NOTE: since education system differs between countries and it can be cumbersome to describe this for each study I suggest that the repository will contain standard description for educational system and that the submissions can refer to these descriptions and note specific differences.
- Contact info for all investigators
- Experimental hypotheses/research questions
- Citations of papers using the data. Preferable with proper bibtex citations and urls.
- The data should be tagged
- Links to others who have used this information. In other words it should be possible for people who uses a data set to add papers they have published on the data.
Participants
- Number of subjects
- Educational level. This should include information like “in the middle of first programming course”, “after first algorithm course”, “last term of their studies”
- Number of courses involved <====== I don’t really understand what this refers to
- Number of academic periods involved <====== I don’t really understand what this refers to
- Technique used to solicit experimental volunteers.
- Were subjects paid? If so, how much?
- Any relevant data about the subjects, including:
- age
- gender
- amount of programming experience
- year in school
- GPA or similar if applicable.
- Note: I think the repository should include a standard description of what GPA or similar measurement is, see note above.
Experimental setup
- Experimental design
- Overview
- Type of study (e.g., interview, observation, randomized, etc.)
- Description of method used for data collecting with motivation for the choice. If a common method is used a reference to a description is enough, any changes to standard method should be described. Description should include:
- Types of activities the students Performed
- Or Challenge.
- Software and tools used
- Level of the activity
- How were the students monitored.(all this information should be available).
- Video
- Audio
- Experimenter reviews (etc).
- CDI’s
- Logging tools.
- Types of activities the students Performed
- Description of experimental environment
- in a classroom? If so, what type of class?
- in a computing lab?
- ??
- All experimental information should be included.
- Full text of any script/questionnaires/task description etc. If possible, also motivations behind specific questions.
- Description of control and treatment groups (if applicable)
- What was the treatment?
- How were subjects assigned to groups?
- What were the experimental hypotheses?
- Special considerations
- In what language(s) is the data available
- What was the original language (the language the data was collected in)? How was the translation done (if one exists)?
- What are the native languages of experimenter
- For interviews:
- Any relevant information about the interview settings. Relevant interruptions, technical problem, how data was gathered (for example “interview recorded and then transcribed verbatim”, “notes takes during interview”, “participants answers written down by interviewer”, etc).
- Any unusual events that happened during the interview, any relevant notes made by the interviewer.
- How long time the interview took, weekday and time of day
- Interviewers comments about interviewee
- If data contains annotations made by the participant, Was the annotations made spontaneously or were they a part of the study?
Data format/description
- Data should be in a uniform structure and follow the guidelines given for the repository.

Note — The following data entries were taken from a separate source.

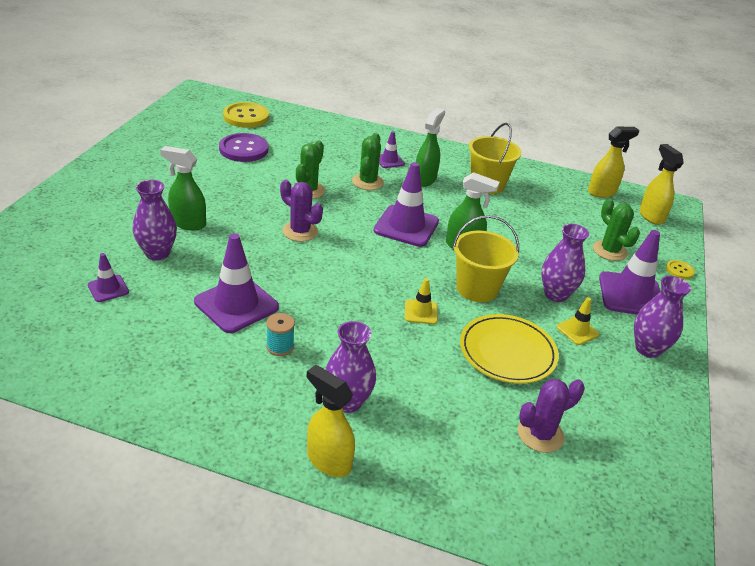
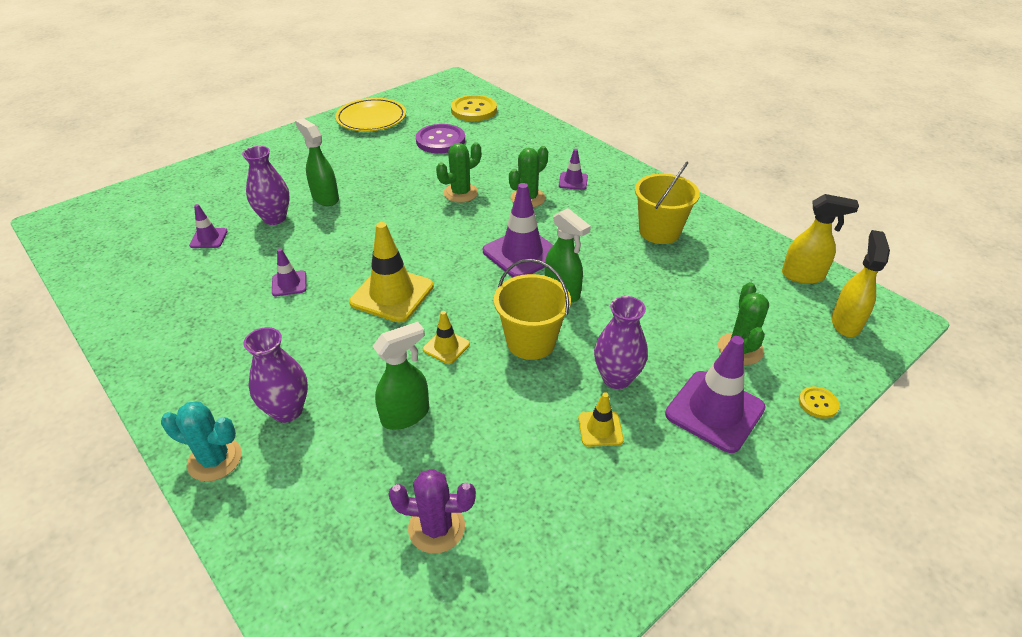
camera: 35 degrees right, 5 degrees up
purple traffic cone [194,233,279,333] -> purple traffic cone [272,248,307,296], size x0.51
turquoise spool [266,313,295,356] -> none
purple cactus [280,180,323,242] -> none
yellow spray bottle [307,365,355,477] -> turquoise cactus [161,401,242,482]
green spray bottle [416,108,445,187] -> green spray bottle moved to [373,322,429,430]
yellow plate [460,314,559,384] -> yellow plate moved to [335,98,406,132]
purple vase [634,276,691,358] -> none
none -> yellow traffic cone [349,222,434,323]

- All numeric/ordinal/categorical data should a have a meta-description of field names and their meanings
- For Likert data:
- question/statement text
- number of choices
- labels
- For ordinal data:
- question/statement text
- scale/range of valid responses
- For ratio or interval scale data
- description of item being measured
- measurement scale (e.g., minutes, seconds, number of occurrences, percent)
- For Likert data:
Things suggested but that I didn’t include
-
Techniques used for data analysis (e.g., content analysis, phenomenography, statistical, …)
Reason for not including: Since the repository is supposed to contain raw data no analysis should have been done. And papers published based on the data should contain this description.